Tuesday, September 10, 2013

When "Things Happen" On A Gig....

Recently, I worked a gig at a local bar on a night when there were 4 bands scheduled to play. It was not one of my better gigs that I have ever worked before! Let me tell you about it.

I was mixing sound for one solo guitarist/vocalist and three other rock bands at a local bar/club. I was using the in-house sound system for the show. Unfortunately, I had technical glitches during each set that night. Problems arose during the evening but, I tried to fix them to keep the show going. Most of the problems were centred on bad microphone cables and some questionable gear in the sound system.

During my time mixing the bands, I was also having a bad night. Some songs during the sets sounded okay, and others did not work for me, the audience or the band. Needless to say I was having some issues and was trying to fix things on the fly and keep the show going during the night.

Eventually, I got thing under control by the last band set and got through the gig. After the show was over, I went to each and every band member that I could find and apologized for less than stellar performance with the sound mix during the evening.
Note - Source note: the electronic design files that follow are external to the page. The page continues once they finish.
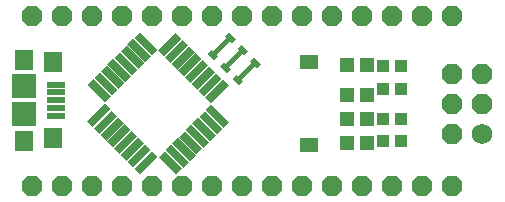
<source format=gbr>
G04 EAGLE Gerber RS-274X export*
G75*
%MOMM*%
%FSLAX34Y34*%
%LPD*%
%INSoldermask Top*%
%IPPOS*%
%AMOC8*
5,1,8,0,0,1.08239X$1,22.5*%
G01*
%ADD10C,1.727200*%
%ADD11P,1.869504X8X112.500000*%
%ADD12R,1.553200X0.603200*%
%ADD13R,1.603200X1.803200*%
%ADD14R,1.503200X1.653200*%
%ADD15R,2.103200X2.103200*%
%ADD16R,1.003200X1.003200*%
%ADD17R,0.800000X0.500000*%
%ADD18R,0.400000X1.600000*%
%ADD19R,1.203200X1.303200*%
%ADD20R,1.603200X1.203200*%
%ADD21R,0.685800X2.108200*%
%ADD22R,2.108200X0.685800*%
%ADD23P,1.852186X8X202.500000*%
%ADD24P,1.852186X8X22.500000*%


D10*
X412750Y69850D03*
D11*
X412750Y95250D03*
X412750Y120650D03*
X387350Y69850D03*
X387350Y95250D03*
X387350Y120650D03*
D12*
X52404Y111298D03*
X52404Y104798D03*
X52404Y98298D03*
X52404Y91798D03*
X52404Y85298D03*
D13*
X50154Y130298D03*
X50154Y66298D03*
D14*
X25654Y64048D03*
X25654Y132548D03*
D15*
X25654Y110298D03*
X25654Y86298D03*
D16*
X344050Y82550D03*
X329050Y82550D03*
D17*
G36*
X211685Y136179D02*
X206029Y141835D01*
X209565Y145371D01*
X215221Y139715D01*
X211685Y136179D01*
G37*
G36*
X194715Y130521D02*
X200371Y124865D01*
X196835Y121329D01*
X191179Y126985D01*
X194715Y130521D01*
G37*
D18*
G36*
X198958Y126279D02*
X196129Y129108D01*
X207442Y140421D01*
X210271Y137592D01*
X198958Y126279D01*
G37*
D17*
G36*
X201078Y146785D02*
X195422Y152441D01*
X198958Y155977D01*
X204614Y150321D01*
X201078Y146785D01*
G37*
G36*
X184109Y141128D02*
X189765Y135472D01*
X186229Y131936D01*
X180573Y137592D01*
X184109Y141128D01*
G37*
D18*
G36*
X188351Y136886D02*
X185522Y139715D01*
X196835Y151028D01*
X199664Y148199D01*
X188351Y136886D01*
G37*
D17*
G36*
X222291Y125572D02*
X216635Y131228D01*
X220171Y134764D01*
X225827Y129108D01*
X222291Y125572D01*
G37*
G36*
X205322Y119915D02*
X210978Y114259D01*
X207442Y110723D01*
X201786Y116379D01*
X205322Y119915D01*
G37*
D18*
G36*
X209565Y115672D02*
X206736Y118501D01*
X218049Y129814D01*
X220878Y126985D01*
X209565Y115672D01*
G37*
D19*
X315840Y82550D03*
X298840Y82550D03*
X315840Y62230D03*
X298840Y62230D03*
X298840Y102870D03*
X315840Y102870D03*
X298840Y128270D03*
X315840Y128270D03*
D16*
X329050Y127000D03*
X344050Y127000D03*
D20*
X266700Y60250D03*
X266700Y130250D03*
D16*
X329050Y107950D03*
X344050Y107950D03*
D21*
G36*
X118564Y151134D02*
X123414Y155984D01*
X138320Y141078D01*
X133470Y136228D01*
X118564Y151134D01*
G37*
G36*
X112907Y145477D02*
X117757Y150327D01*
X132663Y135421D01*
X127813Y130571D01*
X112907Y145477D01*
G37*
G36*
X107250Y139820D02*
X112100Y144670D01*
X127006Y129764D01*
X122156Y124914D01*
X107250Y139820D01*
G37*
G36*
X101594Y134163D02*
X106444Y139013D01*
X121350Y124107D01*
X116500Y119257D01*
X101594Y134163D01*
G37*
G36*
X95937Y128506D02*
X100787Y133356D01*
X115693Y118450D01*
X110843Y113600D01*
X95937Y128506D01*
G37*
G36*
X90280Y122850D02*
X95130Y127700D01*
X110036Y112794D01*
X105186Y107944D01*
X90280Y122850D01*
G37*
G36*
X84623Y117193D02*
X89473Y122043D01*
X104379Y107137D01*
X99529Y102287D01*
X84623Y117193D01*
G37*
G36*
X78966Y111536D02*
X83816Y116386D01*
X98722Y101480D01*
X93872Y96630D01*
X78966Y111536D01*
G37*
G36*
X159180Y40315D02*
X154330Y35465D01*
X139424Y50371D01*
X144274Y55221D01*
X159180Y40315D01*
G37*
G36*
X145081Y56028D02*
X149931Y60878D01*
X164837Y45972D01*
X159987Y41122D01*
X145081Y56028D01*
G37*
G36*
X150737Y61685D02*
X155587Y66535D01*
X170493Y51629D01*
X165643Y46779D01*
X150737Y61685D01*
G37*
G36*
X156394Y67342D02*
X161244Y72192D01*
X176150Y57286D01*
X171300Y52436D01*
X156394Y67342D01*
G37*
G36*
X162051Y72999D02*
X166901Y77849D01*
X181807Y62943D01*
X176957Y58093D01*
X162051Y72999D01*
G37*
G36*
X167708Y78655D02*
X172558Y83505D01*
X187464Y68599D01*
X182614Y63749D01*
X167708Y78655D01*
G37*
G36*
X173365Y84312D02*
X178215Y89162D01*
X193121Y74256D01*
X188271Y69406D01*
X173365Y84312D01*
G37*
G36*
X179022Y89969D02*
X183872Y94819D01*
X198778Y79913D01*
X193928Y75063D01*
X179022Y89969D01*
G37*
D22*
G36*
X178668Y100773D02*
X193574Y115679D01*
X198424Y110829D01*
X183518Y95923D01*
X178668Y100773D01*
G37*
G36*
X173011Y106430D02*
X187917Y121336D01*
X192767Y116486D01*
X177861Y101580D01*
X173011Y106430D01*
G37*
G36*
X167355Y112086D02*
X182261Y126992D01*
X187111Y122142D01*
X172205Y107236D01*
X167355Y112086D01*
G37*
G36*
X161698Y117743D02*
X176604Y132649D01*
X181454Y127799D01*
X166548Y112893D01*
X161698Y117743D01*
G37*
G36*
X156041Y123400D02*
X170947Y138306D01*
X175797Y133456D01*
X160891Y118550D01*
X156041Y123400D01*
G37*
G36*
X150384Y129057D02*
X165290Y143963D01*
X170140Y139113D01*
X155234Y124207D01*
X150384Y129057D01*
G37*
G36*
X144727Y134714D02*
X159633Y149620D01*
X164483Y144770D01*
X149577Y129864D01*
X144727Y134714D01*
G37*
G36*
X139070Y140371D02*
X153976Y155277D01*
X158826Y150427D01*
X143920Y135521D01*
X139070Y140371D01*
G37*
G36*
X78613Y80620D02*
X93519Y95526D01*
X98369Y90676D01*
X83463Y75770D01*
X78613Y80620D01*
G37*
G36*
X84623Y74610D02*
X99529Y89516D01*
X104379Y84666D01*
X89473Y69760D01*
X84623Y74610D01*
G37*
G36*
X90280Y68953D02*
X105186Y83859D01*
X110036Y79009D01*
X95130Y64103D01*
X90280Y68953D01*
G37*
G36*
X95937Y63296D02*
X110843Y78202D01*
X115693Y73352D01*
X100787Y58446D01*
X95937Y63296D01*
G37*
G36*
X101594Y57639D02*
X116500Y72545D01*
X121350Y67695D01*
X106444Y52789D01*
X101594Y57639D01*
G37*
G36*
X107250Y51982D02*
X122156Y66888D01*
X127006Y62038D01*
X112100Y47132D01*
X107250Y51982D01*
G37*
G36*
X112907Y46326D02*
X127813Y61232D01*
X132663Y56382D01*
X117757Y41476D01*
X112907Y46326D01*
G37*
G36*
X118918Y40315D02*
X133824Y55221D01*
X138674Y50371D01*
X123768Y35465D01*
X118918Y40315D01*
G37*
D16*
X344050Y63500D03*
X329050Y63500D03*
D23*
X387350Y25400D03*
X361950Y25400D03*
X336550Y25400D03*
X311150Y25400D03*
X285750Y25400D03*
X260350Y25400D03*
X234950Y25400D03*
X209550Y25400D03*
X184150Y25400D03*
X158750Y25400D03*
X133350Y25400D03*
X107950Y25400D03*
X82550Y25400D03*
X57150Y25400D03*
X31750Y25400D03*
D24*
X31750Y169672D03*
X57150Y169672D03*
X82550Y169672D03*
X107950Y169672D03*
X133350Y169672D03*
X158750Y169672D03*
X184150Y169672D03*
X209550Y169672D03*
X234950Y169672D03*
X260350Y169672D03*
X285750Y169672D03*
X311150Y169672D03*
X336550Y169672D03*
X361950Y169672D03*
X387350Y169672D03*
M02*

</source>
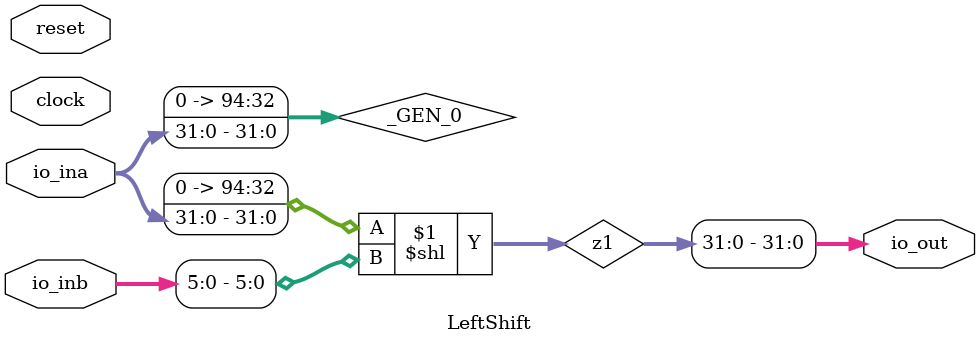
<source format=v>
module LeftShift(
  input         clock,
  input         reset,
  input  [31:0] io_ina,
  input  [31:0] io_inb,
  output [31:0] io_out
);
  wire [94:0] _GEN_0 = {{63'd0}, io_ina}; // @[LeftShift.scala 20:21]
  wire [94:0] z1 = _GEN_0 << io_inb[5:0]; // @[LeftShift.scala 20:21]
  assign io_out = z1[31:0]; // @[LeftShift.scala 21:12]
endmodule

</source>
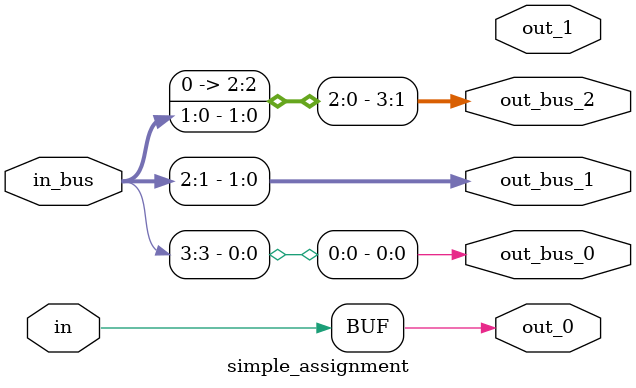
<source format=v>
module simple_assignment (
  input in,
  input [3:0] in_bus,
  output out_0,
  output out_1,
  output [1:0] out_bus_0,
  output [1:0] out_bus_1,
  output [3:0] out_bus_2
);
  // pyverilog: left and right are ast.Identifier.
  assign out_0 = in;
  // pyverilog: left and right are ast.Pointer.
  assign out_bus_0[0] = in_bus[3];
  // pyverilog: left is ast.Identifier, right is ast.Partselect.
  assign out_bus_1 = in_bus[2:1];
  // pyverilog: left and right are ast.Partselect.
  assign out_bus_2[3:1] = in_bus[1:0];
endmodule

</source>
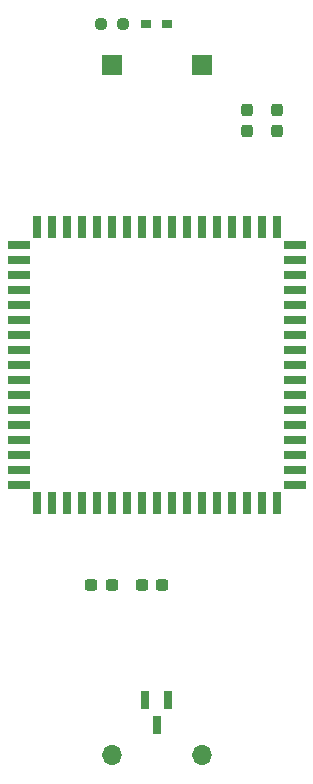
<source format=gbr>
G04 #@! TF.GenerationSoftware,KiCad,Pcbnew,9.0.7-9.0.7~ubuntu25.10.1*
G04 #@! TF.CreationDate,2026-02-01T15:22:41+09:00*
G04 #@! TF.ProjectId,bionic-tms370c250,62696f6e-6963-42d7-946d-733337306332,3*
G04 #@! TF.SameCoordinates,Original*
G04 #@! TF.FileFunction,Soldermask,Top*
G04 #@! TF.FilePolarity,Negative*
%FSLAX46Y46*%
G04 Gerber Fmt 4.6, Leading zero omitted, Abs format (unit mm)*
G04 Created by KiCad (PCBNEW 9.0.7-9.0.7~ubuntu25.10.1) date 2026-02-01 15:22:41*
%MOMM*%
%LPD*%
G01*
G04 APERTURE LIST*
G04 Aperture macros list*
%AMRoundRect*
0 Rectangle with rounded corners*
0 $1 Rounding radius*
0 $2 $3 $4 $5 $6 $7 $8 $9 X,Y pos of 4 corners*
0 Add a 4 corners polygon primitive as box body*
4,1,4,$2,$3,$4,$5,$6,$7,$8,$9,$2,$3,0*
0 Add four circle primitives for the rounded corners*
1,1,$1+$1,$2,$3*
1,1,$1+$1,$4,$5*
1,1,$1+$1,$6,$7*
1,1,$1+$1,$8,$9*
0 Add four rect primitives between the rounded corners*
20,1,$1+$1,$2,$3,$4,$5,0*
20,1,$1+$1,$4,$5,$6,$7,0*
20,1,$1+$1,$6,$7,$8,$9,0*
20,1,$1+$1,$8,$9,$2,$3,0*%
G04 Aperture macros list end*
%ADD10R,0.965200X0.762000*%
%ADD11R,0.700000X1.910000*%
%ADD12R,1.910000X0.700000*%
%ADD13RoundRect,0.237500X0.300000X0.237500X-0.300000X0.237500X-0.300000X-0.237500X0.300000X-0.237500X0*%
%ADD14RoundRect,0.237500X0.237500X-0.300000X0.237500X0.300000X-0.237500X0.300000X-0.237500X-0.300000X0*%
%ADD15RoundRect,0.237500X-0.300000X-0.237500X0.300000X-0.237500X0.300000X0.237500X-0.300000X0.237500X0*%
%ADD16RoundRect,0.237500X0.250000X0.237500X-0.250000X0.237500X-0.250000X-0.237500X0.250000X-0.237500X0*%
%ADD17R,0.660400X1.625600*%
%ADD18O,1.700000X1.700000*%
%ADD19R,1.700000X1.700000*%
G04 APERTURE END LIST*
D10*
X112823700Y-71600200D03*
X114576300Y-71600200D03*
D11*
X113700000Y-88800000D03*
X112430000Y-88800000D03*
X111160000Y-88800000D03*
X109890000Y-88800000D03*
X108620000Y-88800000D03*
X107350000Y-88800000D03*
X106080000Y-88800000D03*
X104810000Y-88800000D03*
X103540000Y-88800000D03*
D12*
X102020000Y-90320000D03*
X102020000Y-91590000D03*
X102020000Y-92860000D03*
X102020000Y-94130000D03*
X102020000Y-95400000D03*
X102020000Y-96670000D03*
X102020000Y-97940000D03*
X102020000Y-99210000D03*
X102020000Y-100480000D03*
X102020000Y-101750000D03*
X102020000Y-103020000D03*
X102020000Y-104290000D03*
X102020000Y-105560000D03*
X102020000Y-106830000D03*
X102020000Y-108100000D03*
X102020000Y-109370000D03*
X102020000Y-110640000D03*
D11*
X103540000Y-112160000D03*
X104810000Y-112160000D03*
X106080000Y-112160000D03*
X107350000Y-112160000D03*
X108620000Y-112160000D03*
X109890000Y-112160000D03*
X111160000Y-112160000D03*
X112430000Y-112160000D03*
X113700000Y-112160000D03*
X114970000Y-112160000D03*
X116240000Y-112160000D03*
X117510000Y-112160000D03*
X118780000Y-112160000D03*
X120050000Y-112160000D03*
X121320000Y-112160000D03*
X122590000Y-112160000D03*
X123860000Y-112160000D03*
D12*
X125380000Y-110640000D03*
X125380000Y-109370000D03*
X125380000Y-108100000D03*
X125380000Y-106830000D03*
X125380000Y-105560000D03*
X125380000Y-104290000D03*
X125380000Y-103020000D03*
X125380000Y-101750000D03*
X125380000Y-100480000D03*
X125380000Y-99210000D03*
X125380000Y-97940000D03*
X125380000Y-96670000D03*
X125380000Y-95400000D03*
X125380000Y-94130000D03*
X125380000Y-92860000D03*
X125380000Y-91590000D03*
X125380000Y-90320000D03*
D11*
X123860000Y-88800000D03*
X122590000Y-88800000D03*
X121320000Y-88800000D03*
X120050000Y-88800000D03*
X118780000Y-88800000D03*
X117510000Y-88800000D03*
X116240000Y-88800000D03*
X114970000Y-88800000D03*
D13*
X109888900Y-119123600D03*
X108163900Y-119123600D03*
D14*
X123860000Y-80615000D03*
X123860000Y-78890000D03*
D15*
X112431100Y-119123600D03*
X114156100Y-119123600D03*
D16*
X110827900Y-71600200D03*
X109002900Y-71600200D03*
D17*
X114650001Y-128828000D03*
X112749999Y-128828000D03*
X113700000Y-130960000D03*
D14*
X121320000Y-80615000D03*
X121320000Y-78890000D03*
D18*
X117510000Y-133500000D03*
D19*
X117510000Y-75080000D03*
X109890000Y-75080000D03*
D18*
X109890000Y-133500000D03*
M02*

</source>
Almost everyone from the bands said not to worry, that I had done a good job with what I had to work with. It was not a perfect night but, I did make it through it.

Once I was finished with tear down and cleanup of the stage gear, that was when the show's organizer decided to talk to me about my performance that night. At first he made some comments about how the night turned out and then started on with 20 questions about my abilities as a sound technician. I felt like I I was getting lectured by this guy about every little mistake that happened that night. He asked me why I was having so many problems during the night and I answered, "sometimes things just happen". Well, he DID NOT like my answer and that is when he started grilling me on my performance as sound tech.

After about 20 mins, I was starting to get frustrated with this guy because, I had already admitted that I messed up during the night and I apologized to him for poor performance. Finally after getting a lengthy lecture for the guy, he mention that he was reluctant to pay my money for the show but, he had to. Then he tossed an envelope at my on the table and then walks away.

I picked up the money, grabbed my toolkit and left the bar. Now I was feeling like a crapbag and pissed at the same time. For a quick minute, I thought about just giving the guy his money back and trying to forget about the gig. I reconsidered when I thought about all the time I spent that day getting the stage ready for the bands, time spent mixing the bands, and waitng until after the bar closed to get my money. I ended up keeping the money because, I was there for the whole show, and I did the best I could with the house system and the gear that I had available.

The other part of the story is the house system in the bar. Over the time I have mixed shows in the place, the owners have fixed/replaced a few things with the system but, it is still not the best it could be. The problem I have had working at this venue is the equipment problems that I deal with whenever I work a gig there.

Everytime I had mixed a show at this bar, there is always something that is broken, non-operational, unplugged or missing. It is very frustrating when you go to use a stage monitor and find out that the input jacks are broken and the monitor cannot be used. Or when you go to use the house mixer and find out that a bunch of gear has been unplugged from the system. It is the problem of "too many cooks in the kitchen" scenario working with the house system.

Talking with other local sound techs who have worked at the gig, they have told me that they choose not to work gigs there anymore. They just didn't want the hassle of having to work with a house sound system that is always broken down. I don't know if I will ever work there again but, if I do, I am going to ask for more money for my time.